As a matter of right, the Florida Constitution provides the ability to appeal many court rulings both criminal and civil, including final judgments of divorce. However, there are certain limitations to an appeal of a divorce judgment. If you fear that you will need to appeal your divorce order or are intending to seek an appeal, it is important to consult with an experienced divorce attorney to understand the specific regulations surrounding your appellate process.
When considering an appeal of your divorce, it is important to determine the grounds behind your appeal, and the form of appeal you wish to take. There are few reasons provided by Florida Law to embrace an action of an appeal. These grounds for an appeal include: newly discovered evidence, fraud, concealment, or inaccurate legal determination. You must provide clear evidence of these grounds and have a sound legal argument outside of your dissatisfaction with a court’s ruling. However, this evidence is limited to what was previously presented in the original trial, you may not introduce any new testimony or evidence.

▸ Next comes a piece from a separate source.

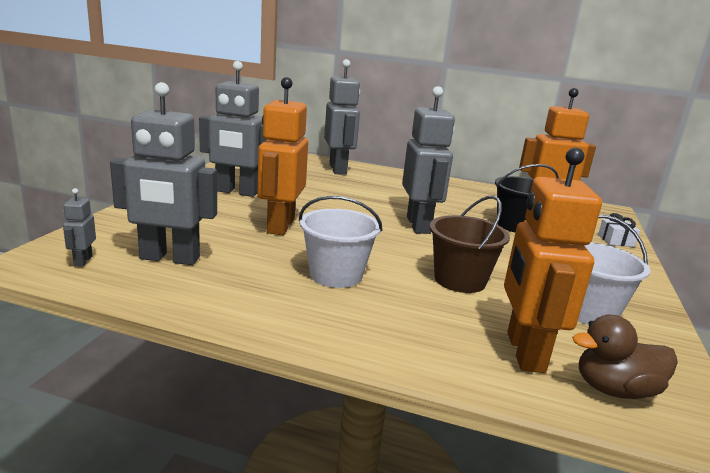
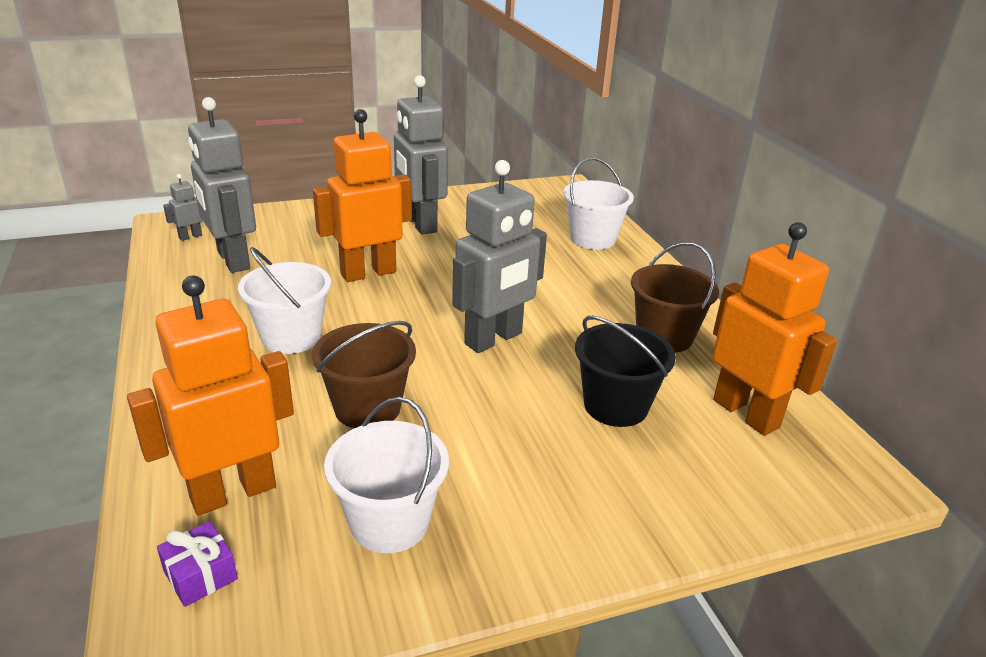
camera: 55 degrees right, 10 degrees up
grey robot [324,59,360,175] -> white bucket [563,157,634,250]
brown duck [572,314,678,399] -> purple gift [157,521,238,607]
white gift [598,213,640,247] -> none
none -> brown bucket [631,242,719,353]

There are a few common appellate actions you may take in your divorce proceedings. The first is a Notice of Exception to the Report and Recommendation of a General Magistrate. The requirements for this motion include: your case was heard before a General Magistrate rather than a judge; you provide proper grounds for the appeal; and your objection is filed within 10 days of the General Magistrates ruling. The circuit judge will then review the transcript and objection to determine if the recommendation of the General Magistrate is proper under the facts provided and Florida law.

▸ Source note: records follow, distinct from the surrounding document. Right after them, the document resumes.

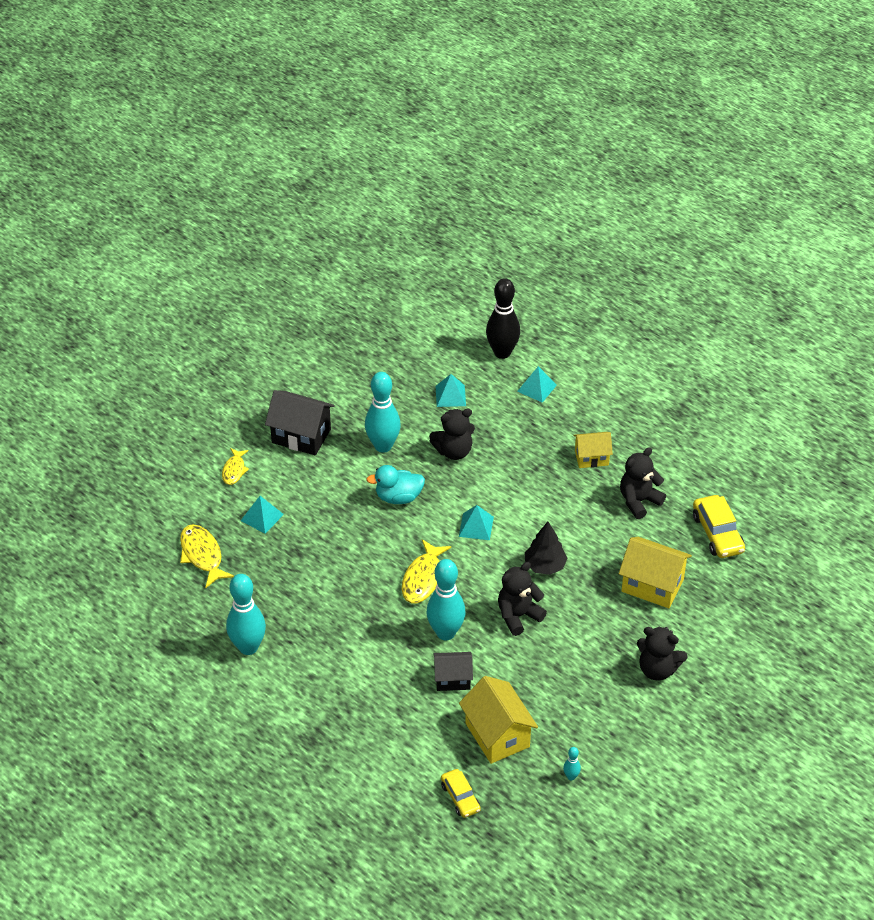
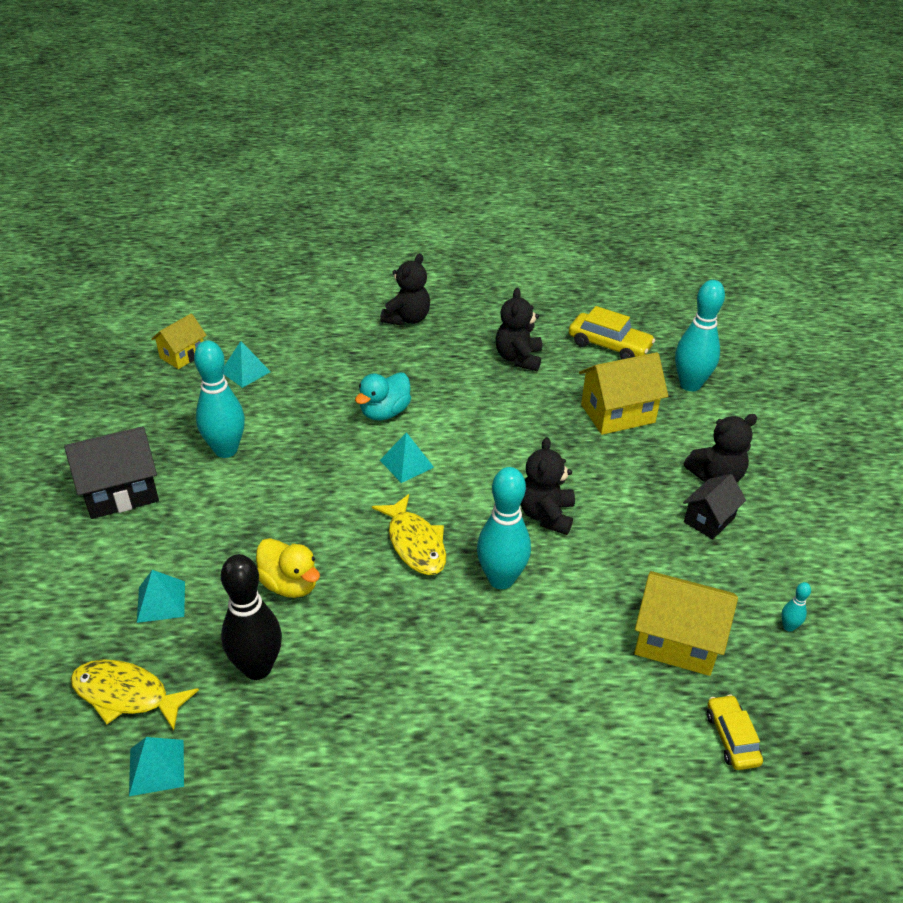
camera: 45 degrees left, 5 degrees down
yellow fish [222,448,249,485] -> none
turquoise bowling pin [226,574,266,655] -> turquoise bowling pin moved to [675,280,725,391]
turquoise duck [366,465,425,504] -> turquoise duck moved to [355,373,411,421]
black teddy bear [429,408,475,460] -> black teddy bear moved to [380,253,430,326]
black house [433,652,473,691] -> black house moved to [683,474,746,539]
yellow car [441,769,481,818] -> yellow car turned 120 degrees counterclockwise [707,694,763,770]
black bowling pin [486,278,520,359] -> black bowling pin moved to [221,554,282,680]
turquoise pyramid [517,366,557,403] -> turquoise pyramid moved to [129,737,184,796]
black tree [525,522,567,575] -> none
yellow house [573,432,613,468] -> yellow house moved to [151,314,207,369]
none -> yellow duck [256,538,320,598]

The most common action taken after a divorce is a Motion for Rehearing. This motion is similar to an objection to a recommendation of the General Magistrate, except your case was originally heard by the circuit judge you are seeking review from. The judge may decline to rehear the case, which is likely as they were the individual who handed down the original decision. However, many choose to file this motion prior to seeking an official appeal.

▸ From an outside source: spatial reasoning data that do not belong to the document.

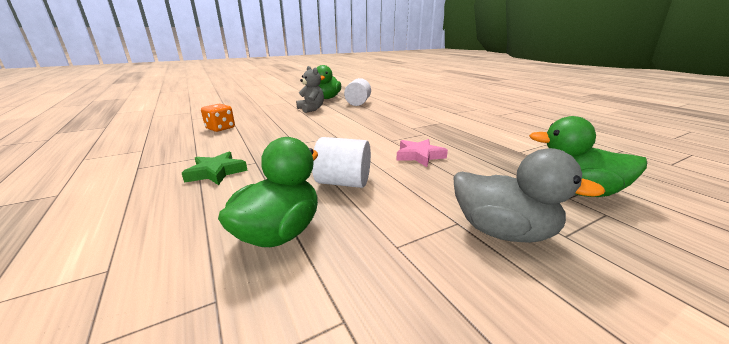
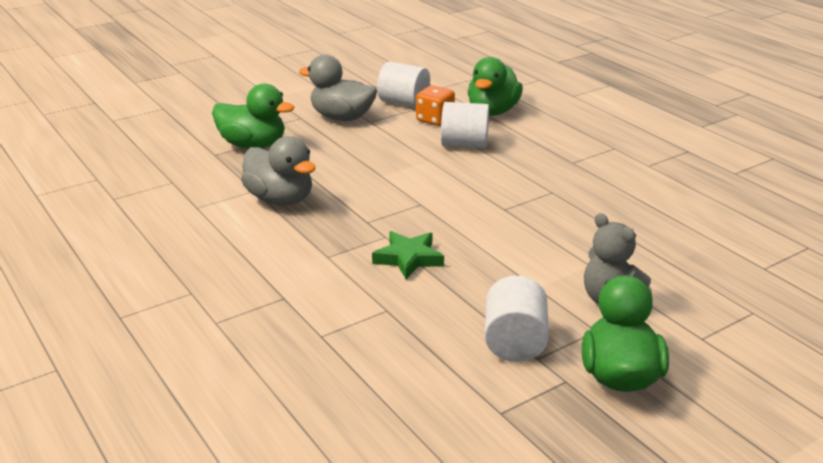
camera: 175 degrees right, 5 degrees up
green star [182,152,248,185] -> green star moved to [372,231,444,279]
orange dice [201,104,235,132] -> orange dice moved to [416,85,455,126]
pink star [396,139,448,167] -> none
none -> grey duck [241,136,316,206]
none -> white cylinder [377,62,430,107]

A formal appeal is heard before the District Court of Appeals. There are five different districts to cover the State of Florida, with each district assigned to cover a number of circuits and counties. This process is extremely time specific and follows certain procedural rules. Your first step is to file a notice of appeal, with the trial court, within 30 days of the order. Even if an hour late, your right to appeal will be lost. This notice will be forwarded by the clerk to the proper District Court of Appeals. You must then direct the clerk to provide a copy of the official record of your case, and direct the court reporter to prepare and provide a copy of the transcript of your trial proceedings within 10 days of your Notice of Appeal. Your attorney will then prepare an initial appellate brief to be served on the court and opposing party, within 70 days of filing the Notice of Appeal. This brief will be the substance of your argument; however, you are not able to provide new evidence or facts, and instead must rely solely on what was argued in your original trial. Opposing counsel will then be permitted to respond with an answer brief and your case may be set for oral arguments before the District Court of Appeals. The appellate court will look for evidence suggesting the trial court failed to determine the correct facts, or incorrectly applied the law to the appropriate facts. The court may determine that the trial court’s ruling was proper, overturn the ruling, or remand the proceedings to the trial court for a new determination consistent with the appellate court’s opinion.
During your divorce action and immediately after, you may consider the possibility of appealing the court order. However, it is imperative you fully understand the procedures and regulations surrounding an appeal of your divorce. Discuss the legal procedure and ramifications of an appeal with your lawyer.